Chapter 3 --- Exercises & Labs¶
We use these labs to keep the operator-theoretic proofs in sync with runnable Bellman code. Each snippet is self-contained so we can execute it directly (e.g., .venv/bin/python - <<'PY' ... PY) while cross-referencing Sections 3.7--3.9.
Lab 3.1 --- Contraction Ratio Tracker¶
Objective: log \(\| \mathcal{T}V_1 - \mathcal{T}V_2 \|_\infty / \|V_1 - V_2\|_\infty\) and compare it to \(\gamma\).
import numpy as np
gamma = 0.9
P = np.array(
[
[[0.7, 0.3, 0.0], [0.4, 0.6, 0.0]],
[[0.0, 0.6, 0.4], [0.0, 0.3, 0.7]],
[[0.2, 0.0, 0.8], [0.1, 0.0, 0.9]],
]
)
R = np.array(
[
[1.0, 0.5],
[0.8, 1.2],
[0.0, 0.4],
]
)
def bellman_operator(V, P, R, gamma):
Q = R + gamma * np.einsum("ijk,k->ij", P, V)
return Q.max(axis=1)
rng = np.random.default_rng(0)
V1 = rng.normal(size=3)
V2 = rng.normal(size=3)
ratio = np.linalg.norm(
bellman_operator(V1, P, R, gamma) - bellman_operator(V2, P, R, gamma),
ord=np.inf,
) / np.linalg.norm(V1 - V2, ord=np.inf)
print(f"Contraction ratio: {ratio:.3f} (theory bound = {gamma:.3f})")
Output:
Contraction ratio: 0.872 (theory bound = 0.900)
Tasks 1. Explain the slack between the bound and the observation (hint: the max operator is 1-Lipschitz, so the true ratio is often strictly less than \(\gamma\)). 2. Log the ratio across multiple seeds and include the extrema in Chapter 3 to make [EQ-3.16] concrete.

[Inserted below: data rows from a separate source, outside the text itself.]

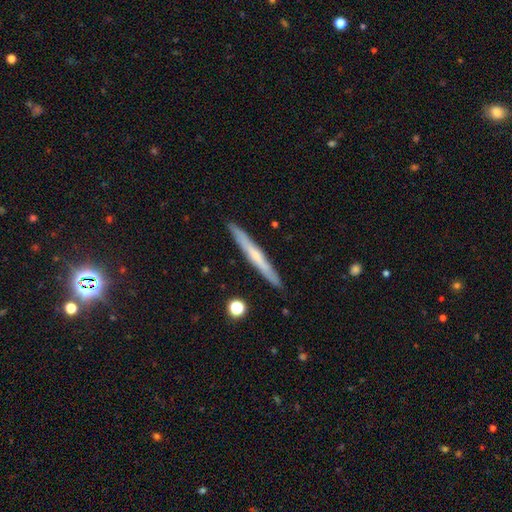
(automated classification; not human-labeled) Morphology: type=featured or disk (49%); merging=none (91%).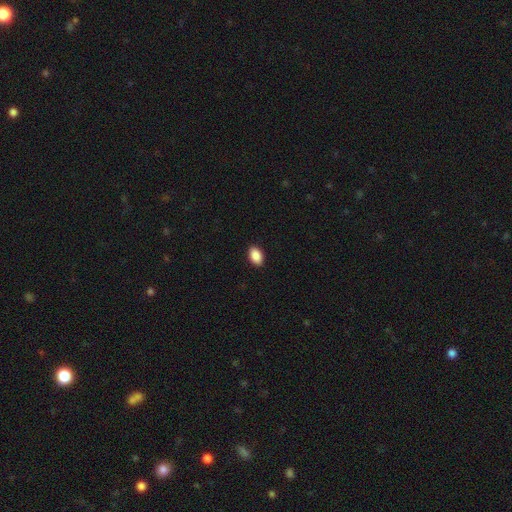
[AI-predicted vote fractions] Smooth or featured? Predicted: smooth (p=0.89). How rounded? Predicted: in between (p=0.91). Merging? Predicted: none (p=0.90).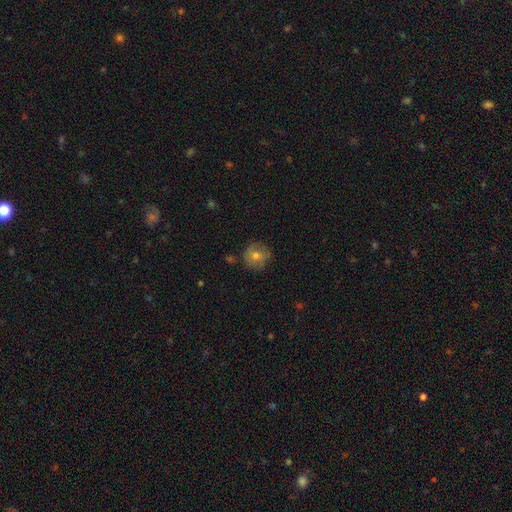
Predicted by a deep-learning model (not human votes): smooth-or-featured: smooth: 59% | featured or disk: 29% | star or artifact: 13%
  how-rounded: round: 91% | in between: 8% | cigar-shaped: 1%
  merging: none: 80% | minor disturbance: 14% | major disturbance: 4% | merger: 2%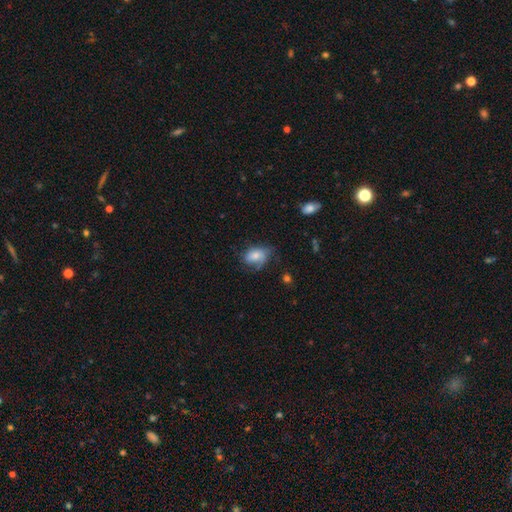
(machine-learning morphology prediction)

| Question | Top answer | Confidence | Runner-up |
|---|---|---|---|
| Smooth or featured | smooth | 61% | featured or disk (31%) |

Lab 3.2 --- Value Iteration Wall-Clock Profiling¶
Objective: verify the \(O\!\left(\frac{1}{1-\gamma}\right)\) convergence rate numerically by reusing the same toy kernel.
import numpy as np
P = np.array(
[
[[0.7, 0.3, 0.0], [0.4, 0.6, 0.0]],
[[0.0, 0.6, 0.4], [0.0, 0.3, 0.7]],
[[0.2, 0.0, 0.8], [0.1, 0.0, 0.9]],
]
)
R = np.array(
[
[1.0, 0.5],
[0.8, 1.2],
[0.0, 0.4],
]
)
def value_iteration(P, R, gamma, tol=1e-6, max_iters=500):
V = np.zeros(P.shape[0])
for k in range(max_iters):
Q = R + gamma * np.einsum("ijk,k->ij", P, V)
V_new = Q.max(axis=1)
if np.linalg.norm(V_new - V, ord=np.inf) < tol:
return V_new, k + 1
V = V_new
raise RuntimeError("Value iteration did not converge")
stats = {}
for gamma in [0.5, 0.7, 0.9]:
_, iters = value_iteration(P, R, gamma=gamma)
stats[gamma] = iters
print(stats)
Output:
{0.5: 21, 0.7: 39, 0.9: 128}
Tasks
1. Plot the iteration counts against \(\frac{1}{1-\gamma}\) and reference the figure when explaining [COR-3.7.3] (value iteration convergence rate).
2. Re-run the sweep after perturbing R with zero-mean noise to visualize the reward-perturbation sensitivity bound [PROP-3.7.4].